Same here, I just enjoy playing and I try to only base my trades on my desire to play with a certain card rather than its monetary value (to a certain extent).
I think I already addressed this. You either spend hundreds of dollars building a flexible and fun deck but play it as cutthroat as you can, or you spend $100-$200 building an aggro deck that can’t be played any way but cutthroat. Or you spend $100-$200 brewing something with potential and maybe, just maybe you find that it’s actually a good deck. At that point you’re probably better off buying lottery tickets though.
FTFY
Just to clarify. There was a time, many years ago, when getting into MtG was a good idea. And if you’ve got an existing collection there will be many chances to get back into MtG even after you quit. But I am convinced that if you haven’t bought into the game yet getting in now is almost certainly a mistake.
Played some Modern today. Decks went well. That Grixis Tasigur Control deck is super powerful and flexible still but requires some piloting skills. A skilled pilot makes that deck insane though.
Tron is still Tron, I was playing against the BG version which uses Collective Brutality and Fatal Push.

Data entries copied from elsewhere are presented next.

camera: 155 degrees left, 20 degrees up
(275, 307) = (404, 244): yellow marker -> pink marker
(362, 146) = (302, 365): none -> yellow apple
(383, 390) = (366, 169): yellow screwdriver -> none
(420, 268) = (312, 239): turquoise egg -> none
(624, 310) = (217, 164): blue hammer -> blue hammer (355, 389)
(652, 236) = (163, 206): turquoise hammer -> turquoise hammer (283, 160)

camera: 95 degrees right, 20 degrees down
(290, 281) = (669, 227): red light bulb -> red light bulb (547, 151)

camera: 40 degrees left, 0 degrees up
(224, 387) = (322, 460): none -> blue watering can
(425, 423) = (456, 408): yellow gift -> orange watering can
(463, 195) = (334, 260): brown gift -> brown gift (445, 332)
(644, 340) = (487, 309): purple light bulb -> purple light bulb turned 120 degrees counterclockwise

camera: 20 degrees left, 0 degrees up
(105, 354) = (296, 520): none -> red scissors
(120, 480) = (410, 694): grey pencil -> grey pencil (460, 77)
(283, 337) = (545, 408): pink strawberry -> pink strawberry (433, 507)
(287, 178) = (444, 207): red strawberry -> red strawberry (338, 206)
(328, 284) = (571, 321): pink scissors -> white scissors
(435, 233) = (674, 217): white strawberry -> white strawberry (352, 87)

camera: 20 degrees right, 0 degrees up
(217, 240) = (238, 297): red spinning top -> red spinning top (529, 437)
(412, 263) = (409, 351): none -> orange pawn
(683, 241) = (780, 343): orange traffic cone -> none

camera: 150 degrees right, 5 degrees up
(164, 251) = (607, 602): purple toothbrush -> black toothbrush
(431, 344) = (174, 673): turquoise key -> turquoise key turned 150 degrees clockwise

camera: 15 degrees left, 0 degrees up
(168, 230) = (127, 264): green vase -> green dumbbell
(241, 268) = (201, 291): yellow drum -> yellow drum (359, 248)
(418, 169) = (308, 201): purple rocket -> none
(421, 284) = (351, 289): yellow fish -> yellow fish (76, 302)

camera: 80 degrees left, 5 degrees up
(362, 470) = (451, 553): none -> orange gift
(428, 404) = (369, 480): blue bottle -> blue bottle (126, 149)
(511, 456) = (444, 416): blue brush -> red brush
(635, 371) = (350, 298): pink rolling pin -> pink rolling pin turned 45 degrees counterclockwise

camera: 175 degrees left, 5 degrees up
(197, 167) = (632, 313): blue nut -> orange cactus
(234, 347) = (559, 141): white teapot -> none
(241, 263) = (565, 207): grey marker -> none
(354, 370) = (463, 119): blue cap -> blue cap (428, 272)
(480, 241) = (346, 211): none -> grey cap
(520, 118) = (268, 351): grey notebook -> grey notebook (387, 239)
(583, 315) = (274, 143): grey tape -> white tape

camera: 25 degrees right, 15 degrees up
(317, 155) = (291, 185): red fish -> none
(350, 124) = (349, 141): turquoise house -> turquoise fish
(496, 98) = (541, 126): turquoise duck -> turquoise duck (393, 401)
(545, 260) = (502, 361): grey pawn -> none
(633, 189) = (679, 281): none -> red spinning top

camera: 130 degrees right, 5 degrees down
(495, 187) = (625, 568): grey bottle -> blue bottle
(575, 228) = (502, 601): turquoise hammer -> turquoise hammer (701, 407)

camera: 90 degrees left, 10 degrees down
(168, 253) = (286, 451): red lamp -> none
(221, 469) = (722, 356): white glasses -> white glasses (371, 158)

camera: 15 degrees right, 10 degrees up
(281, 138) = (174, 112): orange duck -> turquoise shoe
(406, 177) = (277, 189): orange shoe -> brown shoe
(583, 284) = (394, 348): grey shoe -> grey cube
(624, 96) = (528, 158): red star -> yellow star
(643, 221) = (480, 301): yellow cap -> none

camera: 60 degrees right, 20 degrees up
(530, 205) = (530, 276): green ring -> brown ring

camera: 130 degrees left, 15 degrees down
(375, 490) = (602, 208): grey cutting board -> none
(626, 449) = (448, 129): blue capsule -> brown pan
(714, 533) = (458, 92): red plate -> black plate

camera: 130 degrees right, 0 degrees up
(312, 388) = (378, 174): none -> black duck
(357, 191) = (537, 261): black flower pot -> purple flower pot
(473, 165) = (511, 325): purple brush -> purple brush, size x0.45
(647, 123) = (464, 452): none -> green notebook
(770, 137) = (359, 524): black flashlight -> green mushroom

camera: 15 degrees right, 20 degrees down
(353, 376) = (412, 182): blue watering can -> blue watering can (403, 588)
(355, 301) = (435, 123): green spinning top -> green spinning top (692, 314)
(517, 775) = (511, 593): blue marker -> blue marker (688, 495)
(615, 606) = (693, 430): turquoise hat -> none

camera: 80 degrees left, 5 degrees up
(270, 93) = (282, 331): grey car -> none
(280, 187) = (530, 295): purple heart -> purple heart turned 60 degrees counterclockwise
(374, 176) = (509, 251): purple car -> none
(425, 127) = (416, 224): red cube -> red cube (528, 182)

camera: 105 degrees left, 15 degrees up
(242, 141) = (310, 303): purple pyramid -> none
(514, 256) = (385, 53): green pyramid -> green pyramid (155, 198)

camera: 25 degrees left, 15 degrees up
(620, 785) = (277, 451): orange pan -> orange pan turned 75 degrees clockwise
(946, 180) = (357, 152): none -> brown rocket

Also played some Infect minus Gprobe which is a thing still I guess but didn’t phase me too bad
It’d be awesome for me if Mox Opal were to be banned in Modern. I need the price to tank because my Legacy Affinity deck is all in Japanese except for a single Mox.
It does look very lackluster, but WotC tends to take a heavy hand at manipulating the meta to force certain mythics into playability. Sorta like what they did with Ishkanah.
Honestly seems weird to me, given how much better in function the deck version of Tezzeret seems to be compared to this one.
Looking over stuff in the set and nothing really sticks out as really working well with him, but might just need some time.
Looks like the Saheeli combo will be a real thing in standard for now though.